I'm doing this blog because I have hope in our nation.  We are the greatest nation in the world, and I believe we can become even greater.  Our differences should not keep us from talking, but rather should allow us the opportunity to open a discussion.  In fact, our great diversity should allow the best possible solution to arise through the conversation - if only we can have that conversation without yelling or walking out of the room!

Some of you may be thinking this sounds like some hopey-changey, pie-in-the-sky dreaming.  In one way, I mean it to be exactly the opposite!  I believe that IDEAS have POWER. Only by having candid, respectful conversation can these ideas be given body.  To have a conversation, though, we have to speak the same language. I believe that finding common values to which we can relate provides us with that common language, and from that language can emerge a pragmatic conversation.  If we don't find that common language and start a conversation soon, our country may be in some serious trouble.

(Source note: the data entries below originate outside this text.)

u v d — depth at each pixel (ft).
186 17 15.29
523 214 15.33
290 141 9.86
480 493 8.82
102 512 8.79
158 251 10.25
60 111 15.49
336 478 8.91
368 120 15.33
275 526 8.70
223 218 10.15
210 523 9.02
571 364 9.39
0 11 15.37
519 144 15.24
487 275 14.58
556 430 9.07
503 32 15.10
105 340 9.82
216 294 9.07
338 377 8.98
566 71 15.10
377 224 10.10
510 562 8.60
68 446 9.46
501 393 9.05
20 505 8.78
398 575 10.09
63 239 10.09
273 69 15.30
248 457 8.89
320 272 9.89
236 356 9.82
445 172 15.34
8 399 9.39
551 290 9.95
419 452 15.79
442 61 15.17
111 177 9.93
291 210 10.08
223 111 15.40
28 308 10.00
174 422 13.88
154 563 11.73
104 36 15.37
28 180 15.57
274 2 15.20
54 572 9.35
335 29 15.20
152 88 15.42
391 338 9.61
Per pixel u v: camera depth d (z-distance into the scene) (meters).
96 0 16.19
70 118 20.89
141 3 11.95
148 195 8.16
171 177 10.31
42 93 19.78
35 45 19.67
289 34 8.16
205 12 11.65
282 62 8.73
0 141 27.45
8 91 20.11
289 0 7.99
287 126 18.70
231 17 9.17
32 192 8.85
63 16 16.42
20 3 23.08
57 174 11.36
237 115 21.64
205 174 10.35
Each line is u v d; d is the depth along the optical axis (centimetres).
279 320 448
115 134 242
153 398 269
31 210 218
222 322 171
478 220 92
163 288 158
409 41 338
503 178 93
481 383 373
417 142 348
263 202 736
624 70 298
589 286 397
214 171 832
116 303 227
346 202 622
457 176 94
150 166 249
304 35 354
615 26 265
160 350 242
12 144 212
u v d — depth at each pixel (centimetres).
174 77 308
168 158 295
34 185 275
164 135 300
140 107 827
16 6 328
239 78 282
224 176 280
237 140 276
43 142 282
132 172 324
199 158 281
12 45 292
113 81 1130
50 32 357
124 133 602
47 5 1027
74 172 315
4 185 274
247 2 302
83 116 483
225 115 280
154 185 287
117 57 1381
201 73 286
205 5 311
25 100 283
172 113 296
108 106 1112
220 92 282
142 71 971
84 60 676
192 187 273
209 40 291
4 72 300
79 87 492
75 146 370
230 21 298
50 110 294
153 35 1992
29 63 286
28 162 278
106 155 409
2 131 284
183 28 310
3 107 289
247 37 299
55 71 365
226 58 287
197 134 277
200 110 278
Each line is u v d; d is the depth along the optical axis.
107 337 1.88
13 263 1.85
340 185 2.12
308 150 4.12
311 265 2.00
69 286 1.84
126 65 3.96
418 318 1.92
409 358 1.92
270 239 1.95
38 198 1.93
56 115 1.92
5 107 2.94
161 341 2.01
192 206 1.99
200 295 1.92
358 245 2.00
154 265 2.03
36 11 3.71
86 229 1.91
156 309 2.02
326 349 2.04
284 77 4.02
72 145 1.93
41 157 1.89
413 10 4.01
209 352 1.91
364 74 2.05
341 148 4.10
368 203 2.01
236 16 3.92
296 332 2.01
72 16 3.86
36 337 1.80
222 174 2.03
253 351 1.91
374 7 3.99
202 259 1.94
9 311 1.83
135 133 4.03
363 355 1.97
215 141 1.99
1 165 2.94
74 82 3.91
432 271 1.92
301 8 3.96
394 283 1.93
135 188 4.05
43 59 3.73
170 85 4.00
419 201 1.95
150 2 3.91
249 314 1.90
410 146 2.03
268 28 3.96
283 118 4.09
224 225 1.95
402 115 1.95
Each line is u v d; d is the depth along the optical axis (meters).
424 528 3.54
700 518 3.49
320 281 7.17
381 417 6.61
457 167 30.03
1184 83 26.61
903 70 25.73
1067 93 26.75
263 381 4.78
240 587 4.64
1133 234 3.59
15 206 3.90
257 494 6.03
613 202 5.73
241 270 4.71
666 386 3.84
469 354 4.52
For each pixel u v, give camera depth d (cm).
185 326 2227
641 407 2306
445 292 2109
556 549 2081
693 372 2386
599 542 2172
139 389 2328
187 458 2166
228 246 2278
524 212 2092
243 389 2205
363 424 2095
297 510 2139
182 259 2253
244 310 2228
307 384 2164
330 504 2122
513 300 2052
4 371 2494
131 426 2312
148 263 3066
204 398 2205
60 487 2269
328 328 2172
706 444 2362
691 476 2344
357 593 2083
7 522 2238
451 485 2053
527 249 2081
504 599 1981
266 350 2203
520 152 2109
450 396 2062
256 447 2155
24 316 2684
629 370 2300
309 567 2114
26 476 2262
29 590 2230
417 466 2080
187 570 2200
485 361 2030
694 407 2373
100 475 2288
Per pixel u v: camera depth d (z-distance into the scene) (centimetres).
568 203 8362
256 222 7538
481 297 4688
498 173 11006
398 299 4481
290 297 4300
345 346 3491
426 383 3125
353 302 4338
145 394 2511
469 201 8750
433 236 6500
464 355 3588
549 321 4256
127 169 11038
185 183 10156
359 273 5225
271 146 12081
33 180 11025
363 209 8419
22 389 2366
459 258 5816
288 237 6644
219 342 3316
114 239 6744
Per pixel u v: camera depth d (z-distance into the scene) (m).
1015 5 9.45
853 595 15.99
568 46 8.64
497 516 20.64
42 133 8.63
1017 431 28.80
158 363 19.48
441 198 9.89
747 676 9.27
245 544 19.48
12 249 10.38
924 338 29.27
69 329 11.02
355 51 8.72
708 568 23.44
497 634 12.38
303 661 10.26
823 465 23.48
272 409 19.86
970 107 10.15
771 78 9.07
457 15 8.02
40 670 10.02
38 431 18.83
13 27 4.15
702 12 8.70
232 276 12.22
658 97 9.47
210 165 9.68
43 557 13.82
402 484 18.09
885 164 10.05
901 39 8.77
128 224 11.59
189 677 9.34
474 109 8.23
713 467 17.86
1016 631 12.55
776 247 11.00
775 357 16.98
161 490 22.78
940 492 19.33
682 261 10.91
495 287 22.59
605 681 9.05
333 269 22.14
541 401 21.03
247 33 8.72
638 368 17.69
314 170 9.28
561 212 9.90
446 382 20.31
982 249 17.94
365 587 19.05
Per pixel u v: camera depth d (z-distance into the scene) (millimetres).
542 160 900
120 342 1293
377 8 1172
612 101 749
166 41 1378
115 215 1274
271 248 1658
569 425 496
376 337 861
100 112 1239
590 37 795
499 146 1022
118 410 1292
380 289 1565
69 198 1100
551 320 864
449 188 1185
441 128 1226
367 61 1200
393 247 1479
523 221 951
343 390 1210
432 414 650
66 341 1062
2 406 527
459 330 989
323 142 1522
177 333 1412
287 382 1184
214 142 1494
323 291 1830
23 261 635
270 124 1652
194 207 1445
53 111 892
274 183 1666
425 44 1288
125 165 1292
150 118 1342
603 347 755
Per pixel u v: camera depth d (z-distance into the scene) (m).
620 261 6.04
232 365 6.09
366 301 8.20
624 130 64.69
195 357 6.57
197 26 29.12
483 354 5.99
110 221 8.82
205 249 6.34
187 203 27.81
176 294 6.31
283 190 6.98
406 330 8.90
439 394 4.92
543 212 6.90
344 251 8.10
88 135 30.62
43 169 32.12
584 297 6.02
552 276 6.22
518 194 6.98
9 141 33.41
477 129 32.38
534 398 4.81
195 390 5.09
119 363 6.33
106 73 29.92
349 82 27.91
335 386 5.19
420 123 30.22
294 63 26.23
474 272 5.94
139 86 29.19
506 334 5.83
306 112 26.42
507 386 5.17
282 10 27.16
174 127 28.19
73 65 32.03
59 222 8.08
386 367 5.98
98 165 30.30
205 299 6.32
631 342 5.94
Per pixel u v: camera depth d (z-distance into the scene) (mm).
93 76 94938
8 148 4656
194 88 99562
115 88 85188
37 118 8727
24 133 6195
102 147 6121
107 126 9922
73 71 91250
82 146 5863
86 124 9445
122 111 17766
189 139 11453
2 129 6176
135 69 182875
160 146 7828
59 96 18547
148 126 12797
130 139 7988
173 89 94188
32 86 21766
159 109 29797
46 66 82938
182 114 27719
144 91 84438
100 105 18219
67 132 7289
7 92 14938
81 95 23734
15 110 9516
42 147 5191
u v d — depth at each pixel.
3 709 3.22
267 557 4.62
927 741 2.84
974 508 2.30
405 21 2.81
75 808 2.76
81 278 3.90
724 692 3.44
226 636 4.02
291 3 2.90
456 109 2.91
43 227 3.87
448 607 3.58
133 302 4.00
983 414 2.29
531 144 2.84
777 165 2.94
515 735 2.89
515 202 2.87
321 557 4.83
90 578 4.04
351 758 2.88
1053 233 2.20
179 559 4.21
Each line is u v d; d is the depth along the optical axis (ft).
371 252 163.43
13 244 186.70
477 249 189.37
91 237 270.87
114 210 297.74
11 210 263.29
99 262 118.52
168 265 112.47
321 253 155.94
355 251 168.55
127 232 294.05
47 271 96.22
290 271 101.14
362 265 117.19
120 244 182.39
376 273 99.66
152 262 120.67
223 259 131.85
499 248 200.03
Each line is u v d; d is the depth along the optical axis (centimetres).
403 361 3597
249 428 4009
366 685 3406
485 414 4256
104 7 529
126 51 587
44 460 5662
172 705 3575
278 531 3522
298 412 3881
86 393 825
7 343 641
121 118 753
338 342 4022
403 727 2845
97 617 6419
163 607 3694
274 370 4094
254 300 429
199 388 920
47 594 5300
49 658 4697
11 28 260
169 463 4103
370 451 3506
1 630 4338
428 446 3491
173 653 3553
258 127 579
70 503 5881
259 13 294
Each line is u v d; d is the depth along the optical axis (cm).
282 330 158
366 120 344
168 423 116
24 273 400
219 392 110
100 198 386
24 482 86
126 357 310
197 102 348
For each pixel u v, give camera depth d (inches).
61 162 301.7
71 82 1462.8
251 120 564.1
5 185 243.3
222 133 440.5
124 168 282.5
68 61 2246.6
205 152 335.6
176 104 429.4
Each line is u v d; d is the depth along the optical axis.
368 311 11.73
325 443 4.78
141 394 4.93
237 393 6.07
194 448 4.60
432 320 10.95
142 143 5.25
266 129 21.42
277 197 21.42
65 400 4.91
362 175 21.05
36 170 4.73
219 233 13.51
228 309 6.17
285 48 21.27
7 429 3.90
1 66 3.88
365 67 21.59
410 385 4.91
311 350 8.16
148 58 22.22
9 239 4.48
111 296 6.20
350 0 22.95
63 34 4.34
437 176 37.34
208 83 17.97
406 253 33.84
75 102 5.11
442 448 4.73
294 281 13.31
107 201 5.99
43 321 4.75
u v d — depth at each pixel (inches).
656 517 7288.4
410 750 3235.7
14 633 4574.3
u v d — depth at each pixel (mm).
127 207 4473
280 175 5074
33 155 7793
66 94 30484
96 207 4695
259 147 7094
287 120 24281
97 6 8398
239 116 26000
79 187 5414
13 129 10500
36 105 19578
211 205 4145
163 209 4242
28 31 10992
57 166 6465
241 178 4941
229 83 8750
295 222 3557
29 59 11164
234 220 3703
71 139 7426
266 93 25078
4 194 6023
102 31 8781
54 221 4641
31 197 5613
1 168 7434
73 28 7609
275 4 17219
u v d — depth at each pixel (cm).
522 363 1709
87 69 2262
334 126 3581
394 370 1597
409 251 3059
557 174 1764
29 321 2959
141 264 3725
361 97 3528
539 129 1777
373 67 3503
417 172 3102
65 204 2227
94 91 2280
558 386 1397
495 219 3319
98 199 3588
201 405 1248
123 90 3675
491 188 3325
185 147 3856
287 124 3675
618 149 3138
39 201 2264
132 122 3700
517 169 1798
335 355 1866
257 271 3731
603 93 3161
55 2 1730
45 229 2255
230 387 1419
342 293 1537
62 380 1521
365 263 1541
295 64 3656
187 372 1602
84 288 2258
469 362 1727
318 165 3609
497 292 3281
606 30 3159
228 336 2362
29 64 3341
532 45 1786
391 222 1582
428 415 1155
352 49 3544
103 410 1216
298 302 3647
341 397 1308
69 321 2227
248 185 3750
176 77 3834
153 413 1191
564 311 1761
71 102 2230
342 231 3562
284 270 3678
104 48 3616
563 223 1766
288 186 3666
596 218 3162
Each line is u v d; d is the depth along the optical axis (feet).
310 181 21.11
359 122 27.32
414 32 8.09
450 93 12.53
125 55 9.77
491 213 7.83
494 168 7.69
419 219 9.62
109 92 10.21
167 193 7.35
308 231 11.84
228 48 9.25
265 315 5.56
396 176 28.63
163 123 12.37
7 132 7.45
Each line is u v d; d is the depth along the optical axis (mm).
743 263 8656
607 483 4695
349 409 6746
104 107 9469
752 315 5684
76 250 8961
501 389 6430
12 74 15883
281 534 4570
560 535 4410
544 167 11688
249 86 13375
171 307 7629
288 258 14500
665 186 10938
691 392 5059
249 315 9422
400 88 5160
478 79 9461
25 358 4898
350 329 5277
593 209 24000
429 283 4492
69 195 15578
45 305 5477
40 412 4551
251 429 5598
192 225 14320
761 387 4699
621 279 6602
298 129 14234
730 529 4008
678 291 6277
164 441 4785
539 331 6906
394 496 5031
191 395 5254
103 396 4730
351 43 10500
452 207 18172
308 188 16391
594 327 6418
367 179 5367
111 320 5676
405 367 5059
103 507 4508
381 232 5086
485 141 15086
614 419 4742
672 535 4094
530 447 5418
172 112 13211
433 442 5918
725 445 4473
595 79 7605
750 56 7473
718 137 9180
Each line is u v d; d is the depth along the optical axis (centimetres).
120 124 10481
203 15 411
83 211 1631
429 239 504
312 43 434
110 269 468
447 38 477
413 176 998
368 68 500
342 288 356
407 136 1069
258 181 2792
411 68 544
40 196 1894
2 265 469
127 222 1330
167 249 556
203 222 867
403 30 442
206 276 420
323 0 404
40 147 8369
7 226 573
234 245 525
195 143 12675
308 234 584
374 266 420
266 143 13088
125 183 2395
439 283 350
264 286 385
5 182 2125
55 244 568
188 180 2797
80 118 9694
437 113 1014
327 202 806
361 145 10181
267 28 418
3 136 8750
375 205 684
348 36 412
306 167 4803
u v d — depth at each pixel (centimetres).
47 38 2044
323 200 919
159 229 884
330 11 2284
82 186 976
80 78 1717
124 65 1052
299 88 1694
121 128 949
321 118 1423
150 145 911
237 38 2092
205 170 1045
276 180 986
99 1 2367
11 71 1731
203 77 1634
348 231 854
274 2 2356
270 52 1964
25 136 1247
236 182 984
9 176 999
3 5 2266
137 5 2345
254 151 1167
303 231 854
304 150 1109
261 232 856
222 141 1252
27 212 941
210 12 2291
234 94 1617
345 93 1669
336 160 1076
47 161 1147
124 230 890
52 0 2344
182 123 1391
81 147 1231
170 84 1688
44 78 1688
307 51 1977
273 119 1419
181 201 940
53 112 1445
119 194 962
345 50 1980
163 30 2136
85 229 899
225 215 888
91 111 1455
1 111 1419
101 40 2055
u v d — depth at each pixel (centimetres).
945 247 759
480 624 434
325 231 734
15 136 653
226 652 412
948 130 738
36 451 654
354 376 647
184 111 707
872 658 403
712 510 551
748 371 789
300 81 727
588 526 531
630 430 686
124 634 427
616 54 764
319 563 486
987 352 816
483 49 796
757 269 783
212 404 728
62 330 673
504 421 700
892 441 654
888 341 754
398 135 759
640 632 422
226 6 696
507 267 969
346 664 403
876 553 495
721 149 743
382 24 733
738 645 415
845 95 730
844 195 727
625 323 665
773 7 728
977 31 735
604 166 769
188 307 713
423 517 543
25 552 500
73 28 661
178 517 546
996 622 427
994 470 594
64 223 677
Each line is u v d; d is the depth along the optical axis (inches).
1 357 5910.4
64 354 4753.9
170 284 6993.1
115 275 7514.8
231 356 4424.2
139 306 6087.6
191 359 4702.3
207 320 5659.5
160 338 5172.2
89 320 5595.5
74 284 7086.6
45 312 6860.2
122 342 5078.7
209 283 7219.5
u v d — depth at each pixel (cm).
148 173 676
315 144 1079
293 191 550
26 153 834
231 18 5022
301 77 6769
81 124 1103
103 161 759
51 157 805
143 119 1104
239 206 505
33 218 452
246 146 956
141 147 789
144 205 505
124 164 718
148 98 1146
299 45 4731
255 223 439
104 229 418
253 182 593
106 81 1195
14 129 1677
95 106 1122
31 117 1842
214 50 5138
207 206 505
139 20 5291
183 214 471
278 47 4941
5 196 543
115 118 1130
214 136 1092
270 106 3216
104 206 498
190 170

On the other hand, I think dreaming is a wonderful thing.  It was dreams of a better life that led the Pilgrims across the Atlantic.  It was dreams of freedom that led soldiers from the Revolution to Iraq to risk their lives for this country and its values.  It was a dream that led Martin Luther King, Jr. and other civil rights leaders to claim the American promise that had been withheld from them for hundreds of years.  It is this grand tradition of American dreaming that I want to pick up and build upon. 

We don't have to think alike to dream alike, and we don't have to be the same to work together for the country we love.

Let's prove that Americans are not hopelessly divided.


Let's prove that real conversations can lead to real solutions.


Let's prove that the American dream is alive and well!